In 2010 Alabama Slim recorded his
first solo album Blue & Lonesome, which was also made with the help
of the MMRF. And now, a little
over ten years later he has a brand new fabulous record of fresh downhome blues
called The Parlor. The album was
recorded in New Orleans at The Parlor Recording Studio in four hours’
time, and incorporates the talents of Jimbo Mathus (Squirrel Nut Zippers)
on piano/organ, and Matt Patton (Drive-By Truckers, Dexateens)
on bass and Ardie Dean on drums, with Alabama Slim front and
center on guitar and vocals.
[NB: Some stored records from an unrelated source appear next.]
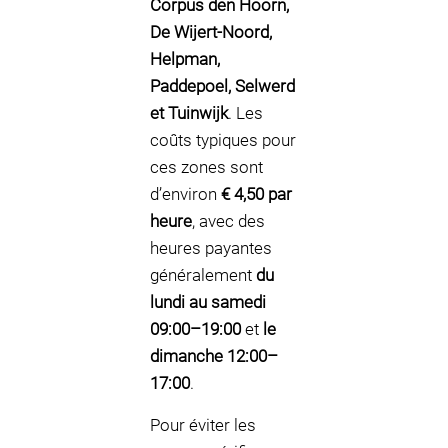
Corpus den Hoorn,
De Wijert-Noord,
Helpman,
Paddepoel, Selwerd
et Tuinwijk
. Les
coûts typiques pour
ces zones sont
d’environ
€ 4,50 par
heure
, avec des
heures payantes
généralement
du
lundi au samedi
09:00–19:00
et
le
dimanche 12:00–
17:00
.
Pour éviter les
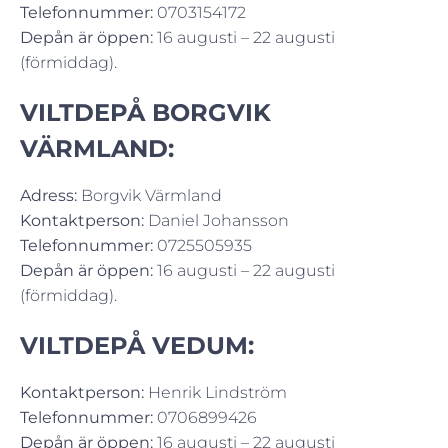
Telefonnummer:
0703154172
Depån är öppen:
16 augusti – 22 augusti
(förmiddag).
VILTDEPÅ BORGVIK
VÄRMLAND:
Adress:
Borgvik Värmland
Kontaktperson:
Daniel Johansson
Telefonnummer:
0725505935
Depån är öppen:
16 augusti – 22 augusti
(förmiddag).
VILTDEPÅ VEDUM:
Kontaktperson:
Henrik Lindström
Telefonnummer:
0706899426
Depån är öppen:
16 augusti – 22 augusti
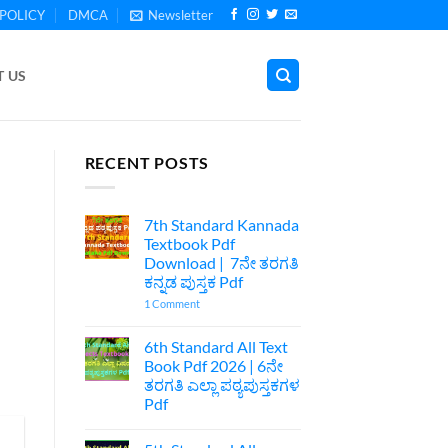
POLICY
DMCA
Newsletter
 US
RECENT POSTS
7th Standard Kannada
Textbook Pdf
Download | 7ನೇ ತರಗತಿ
ಕನ್ನಡ ಪುಸ್ತಕ Pdf
on
1 Comment
7th
Standard
Kannada
6th Standard All Text
Textbook
Book Pdf 2026 | 6ನೇ
Pdf
Download
ತರಗತಿ ಎಲ್ಲಾ ಪಠ್ಯಪುಸ್ತಕಗಳ
|
Pdf
7ನೇ
ತರಗತಿ
No
ಕನ್ನಡ
Comments
ಪುಸ್ತಕ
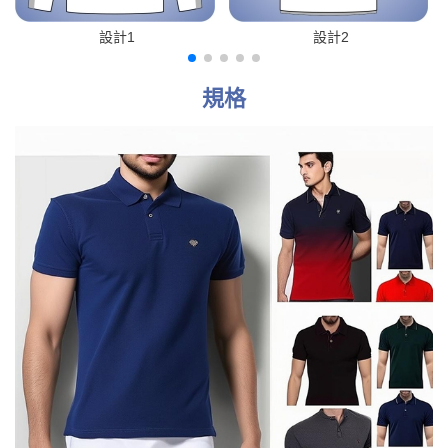
設計1
設計2
規格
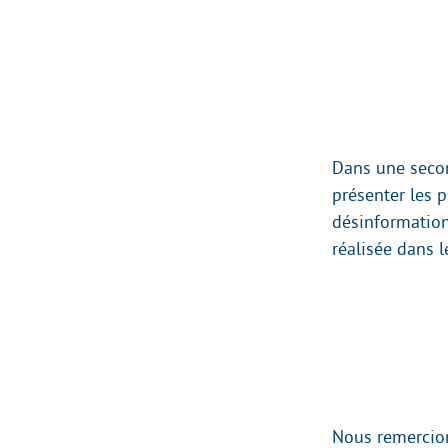
Dans une secon
présenter les p
désinformatio
réalisée dans 
Nous remercion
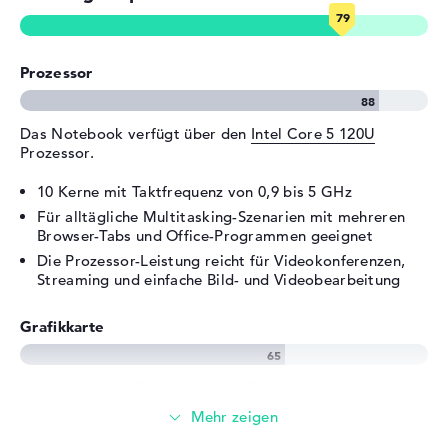
Verschiedenes
Integrierte Sicherheit
TPM Embedded Security Chip
2.0, Webcam-Abdeckung
Prozessor
Sonstiges
Recycling-Materialien,
Schnellladefunktion
Das Notebook verfügt über den
Intel Core 5 120U
Stromversorgung
Prozessor.
Akku
3 Zellen Li-Ion-Polymer
10 Kerne mit Taktfrequenz von 0,9 bis 5 GHz
Kapazität
41 Wh
Für alltägliche Multitasking-Szenarien mit mehreren
Betriebszeit (bis zu)
6,75 Std.
Browser-Tabs und Office-Programmen geeignet
Die Prozessor-Leistung reicht für Videokonferenzen,
Allgemein
Streaming und einfache Bild- und Videobearbeitung
Breite
35,98 cm
Grafikkarte
Tiefe
23,6 cm
Höhe
1,86 cm
Die
Intel Iris Xe Graphics G7 80 EUs
übernimmt die
Gewicht
1,59 kg
Grafikberechnung.
Farbe / Design
Natural Silver
Der integrierte Grafikchip eignet sich für Office-
Material
Kunststoff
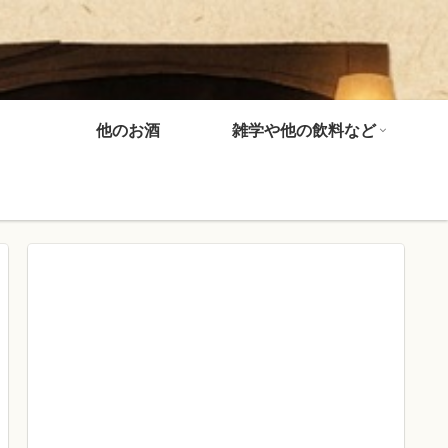
他のお酒
雑学や他の飲料など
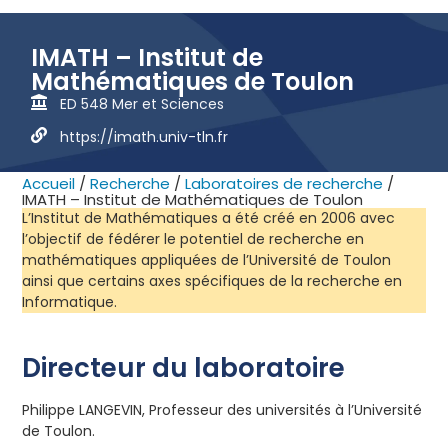
IMATH – Institut de
Mathématiques de Toulon
ED 548 Mer et Sciences
https://imath.univ-tln.fr
Accueil
/
Recherche
/
Laboratoires de recherche
/
IMATH – Institut de Mathématiques de Toulon
L’Institut de Mathématiques a été créé en 2006 avec
l’objectif de fédérer le potentiel de recherche en
mathématiques appliquées de l’Université de Toulon
ainsi que certains axes spécifiques de la recherche en
Informatique.
Directeur du laboratoire
Philippe LANGEVIN, Professeur des universités à l’Université
de Toulon.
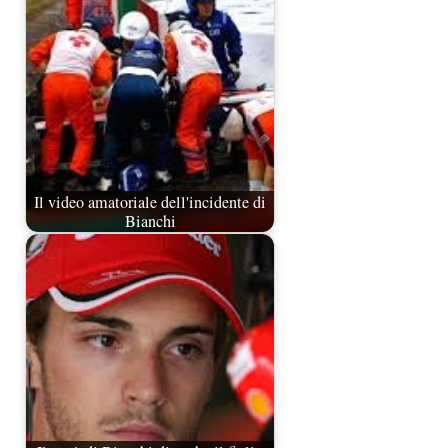
Il video amatoriale dell'incidente di
Bianchi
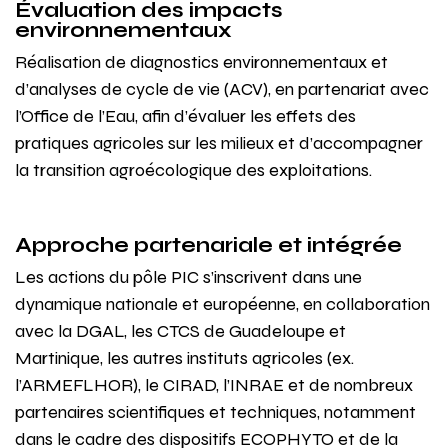
Évaluation des impacts
environnementaux
Réalisation de diagnostics environnementaux et
d’analyses de cycle de vie (ACV), en partenariat avec
l’Office de l’Eau, afin d’évaluer les effets des
pratiques agricoles sur les milieux et d’accompagner
la transition agroécologique des exploitations.
Approche partenariale et intégrée
Les actions du pôle PIC s’inscrivent dans une
dynamique nationale et européenne, en collaboration
avec la DGAL, les CTCS de Guadeloupe et
Martinique, les autres instituts agricoles (ex.
l’ARMEFLHOR), le CIRAD, l’INRAE et de nombreux
partenaires scientifiques et techniques, notamment
dans le cadre des dispositifs ECOPHYTO et de la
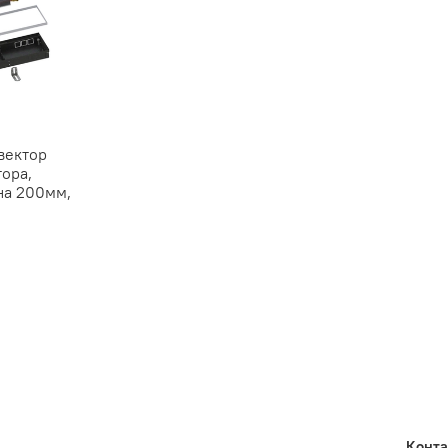
вектор
тора,
на 200мм,
Конт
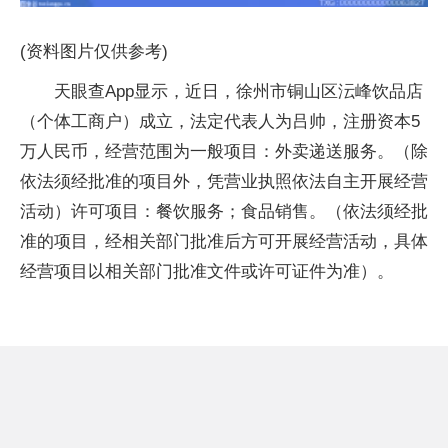
(资料图片仅供参考)
天眼查App显示，近日，徐州市铜山区沄峰饮品店
（个体工商户）成立，法定代表人为吕帅，注册资本5
万人民币，经营范围为一般项目：外卖递送服务。（除
依法须经批准的项目外，凭营业执照依法自主开展经营
活动）许可项目：餐饮服务；食品销售。（依法须经批
准的项目，经相关部门批准后方可开展经营活动，具体
经营项目以相关部门批准文件或许可证件为准）。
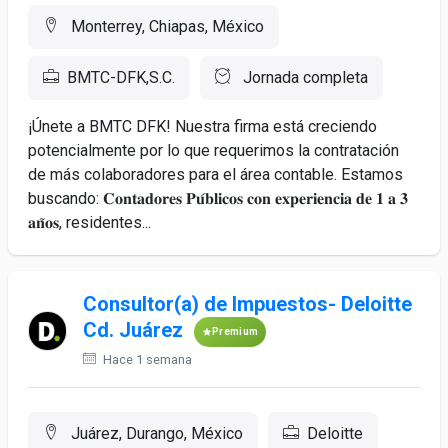
Monterrey, Chiapas, México
BMTC-DFK,S.C.
Jornada completa
¡Únete a BMTC DFK! Nuestra firma está creciendo
potencialmente por lo que requerimos la contratación
de más colaboradores para el área contable. Estamos
buscando: 𝐂𝐨𝐧𝐭𝐚𝐝𝐨𝐫𝐞𝐬 𝐏𝐮́𝐛𝐥𝐢𝐜𝐨𝐬 𝐜𝐨𝐧 𝐞𝐱𝐩𝐞𝐫𝐢𝐞𝐧𝐜𝐢𝐚 𝐝𝐞 𝟏 𝐚 𝟑
𝐚𝐧̃𝐨𝐬, residentes...
Consultor(a) de Impuestos- Deloitte
Cd. Juárez
Premium
Hace 1 semana
Juárez, Durango, México
Deloitte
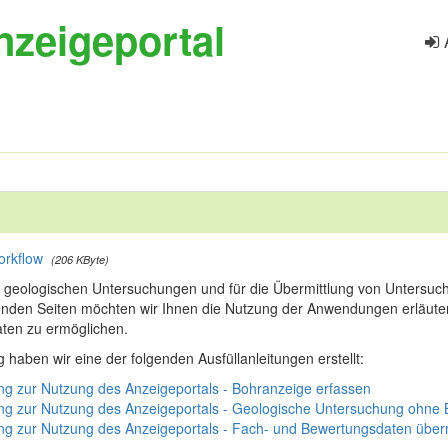
nzeigeportal
orkflow
(206 KByte)
n geologischen Untersuchungen und für die Übermittlung von Untersu
genden Seiten möchten wir Ihnen die Nutzung der Anwendungen erläute
aten zu ermöglichen.
haben wir eine der folgenden Ausfüllanleitungen erstellt:
ung zur Nutzung des Anzeigeportals - Bohranzeige erfassen
tung zur Nutzung des Anzeigeportals - Geologische Untersuchung ohne
ung zur Nutzung des Anzeigeportals - Fach- und Bewertungsdaten überm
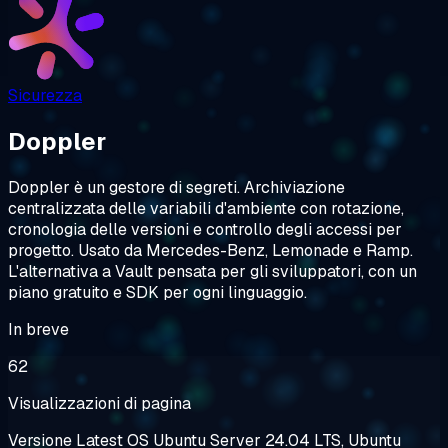
Sicurezza
Doppler
Doppler è un gestore di segreti. Archiviazione
centralizzata delle variabili d'ambiente con rotazione,
cronologia delle versioni e controllo degli accessi per
progetto. Usato da Mercedes-Benz, Lemonade e Ramp.
L'alternativa a Vault pensata per gli sviluppatori, con un
piano gratuito e SDK per ogni linguaggio.
In breve
62
Visualizzazioni di pagina
Versione
Latest
OS
Ubuntu Server 24.04 LTS, Ubuntu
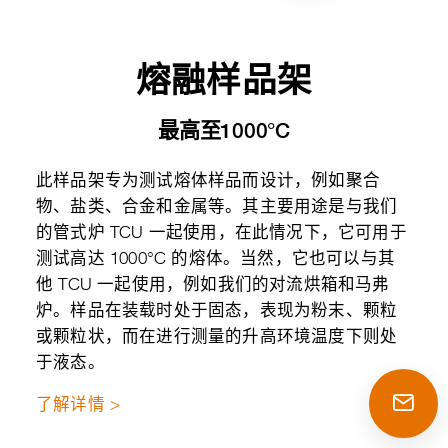
熔融样品架
最高至1000°C
此样品架专为测试熔体样品而设计，例如聚合
物、盐类、合金和金属等。其主要用途是与我们
的管式炉 TCU 一起使用，在此情况下，它可用于
测试高达 1000°C 的熔体。当然，它也可以与其
他 TCU 一起使用，例如我们的对流烘箱和马弗
炉。样品在装载时处于固态，表现为粉末、颗粒
或颗粒状，而在进行测量的升高环境温度下则处
于液态。
了解详情 >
As an added
bonus, Little Freddie King even steps into the studio with guitar in hand
to record a track.
From the first few measures of “Hot Foot”, I knew this was going to be an extraordinary record. Slim’s guitar picking is a blues-lovers delight. Next up, Slim brings his cousin Freddie in for the hard-driving “Freddie’s Voodoo Boogie”. It’s absolutely wonderful. Slim slows it down and sings about a woman who steals his heart in “Rob Me Without a Gun”. Story-telling songs like this one really grab me, especially when sung with the conviction Slim incorporates into his performance. Mathus and Slim form a most interesting partnership of guitar and piano in the slow blues of “All Night Long”, a first-person account of a man in search of his two-timing gal. A soulful Stax-like groove runs through “Forty Jive”, a political satire number which goes right for the jugular. His cover of Sleepy John Estes’ “Someday Baby” is played with finesse and puts a smile on my blues-loving face.
The Parlor is certainly a recording to be embraced. It captures Alabama Slim in a non-filtered environment, allowing the music to be heard the way it was meant to be. Records like this just aren’t made this way anymore.